* [WHAT IS REQUIRED]
State only the number of lines in the material below that contain the word "values".

Records from a dataset:
+++++

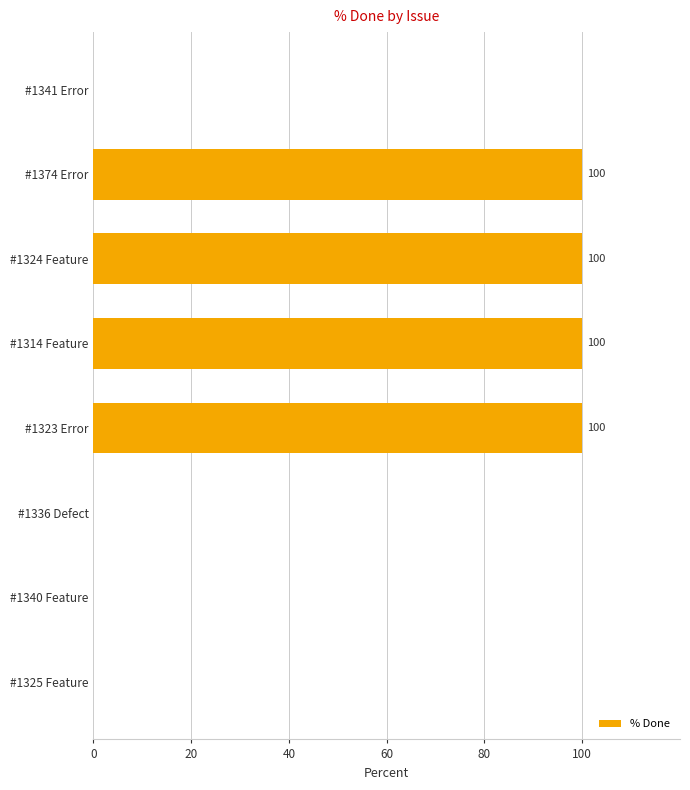

Count the number of categories in the chart.

8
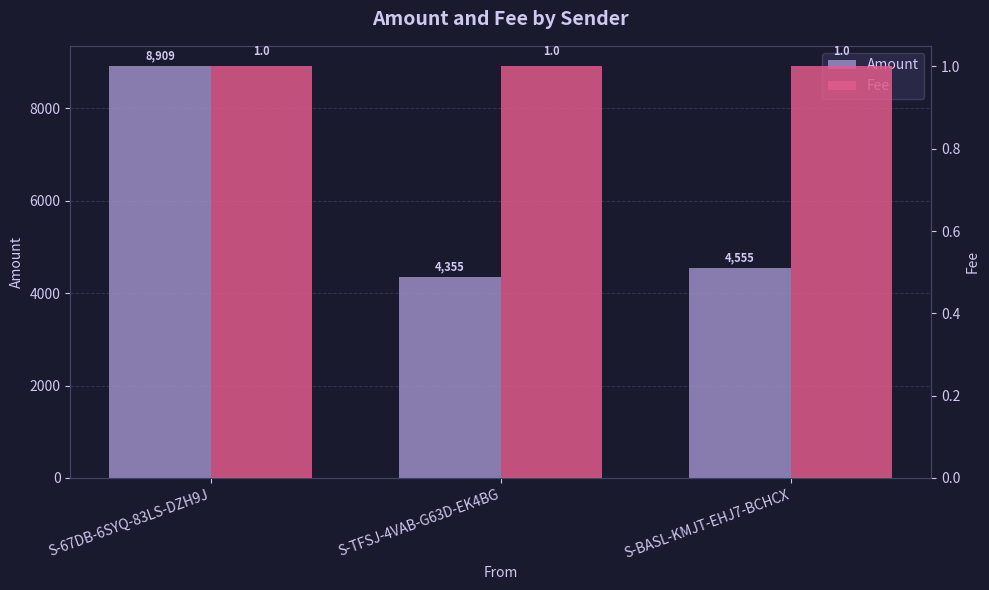

What is the difference between the maximum and minimum values in the Amount series?

4554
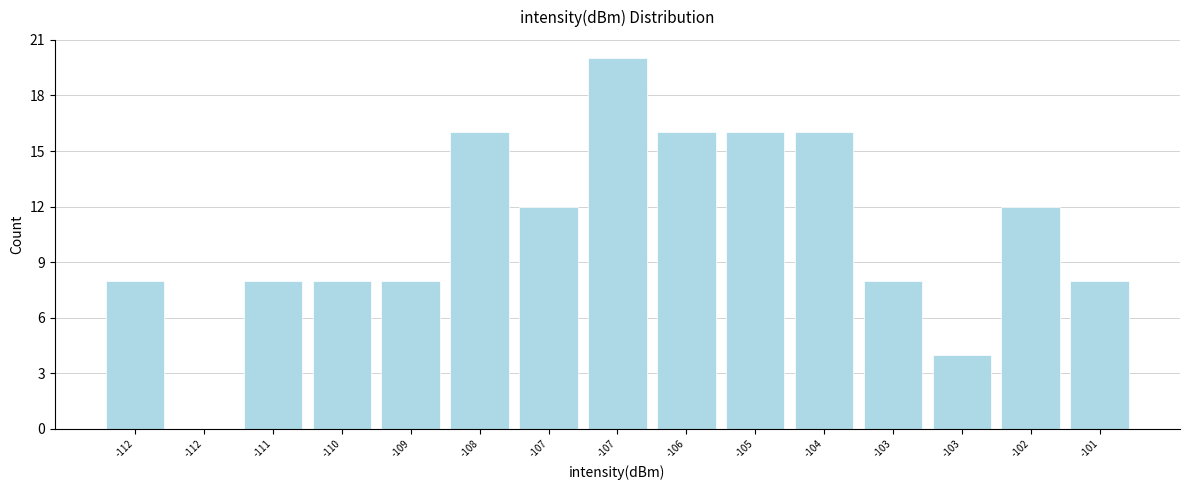

How many values are above zero?

14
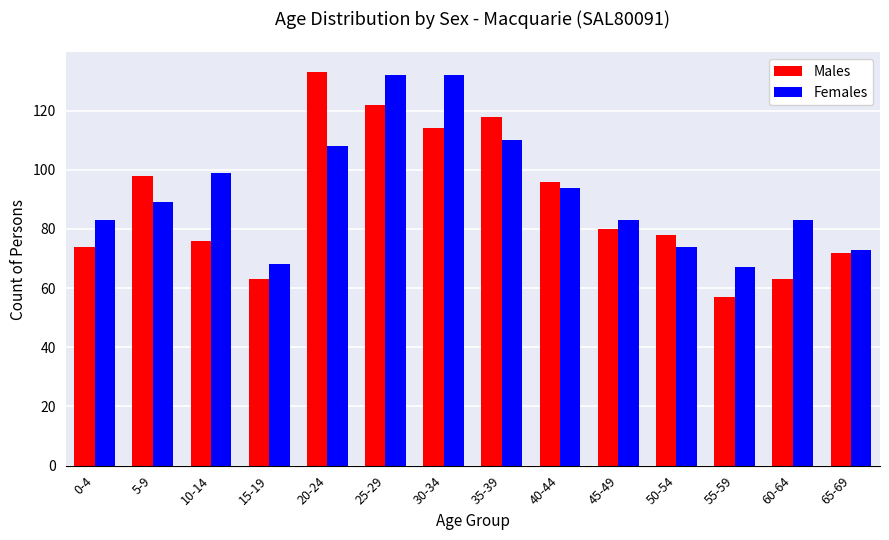

The Females series shows 60 at 25-29. True or false?

False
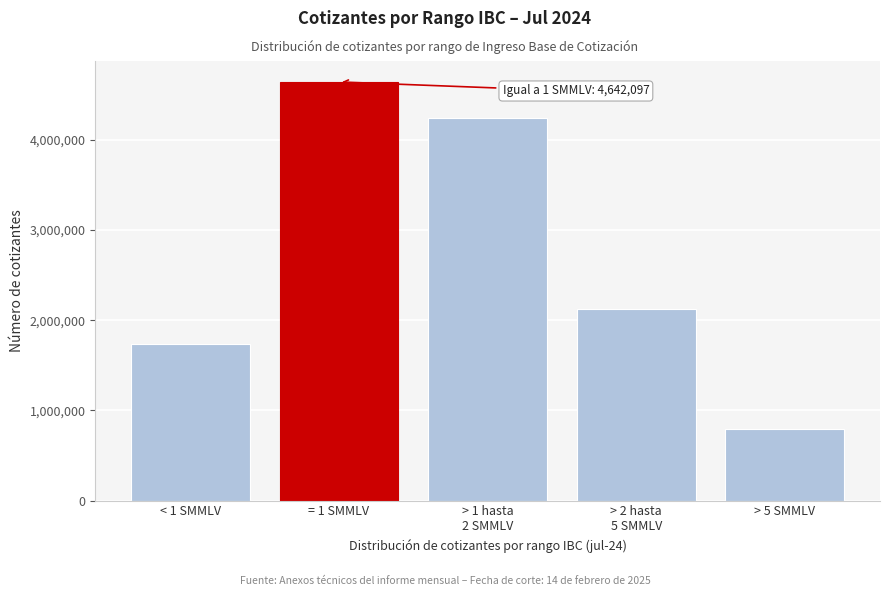

Reading left to right, list all the values displayed in this chart.

1732804	4642097	4241790	2119897	797515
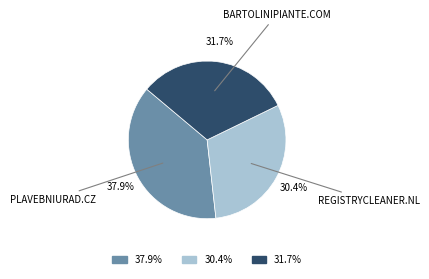

Is there a majority slice in this chart?

No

+++++

* [RESULT FOR THIS TASK]
3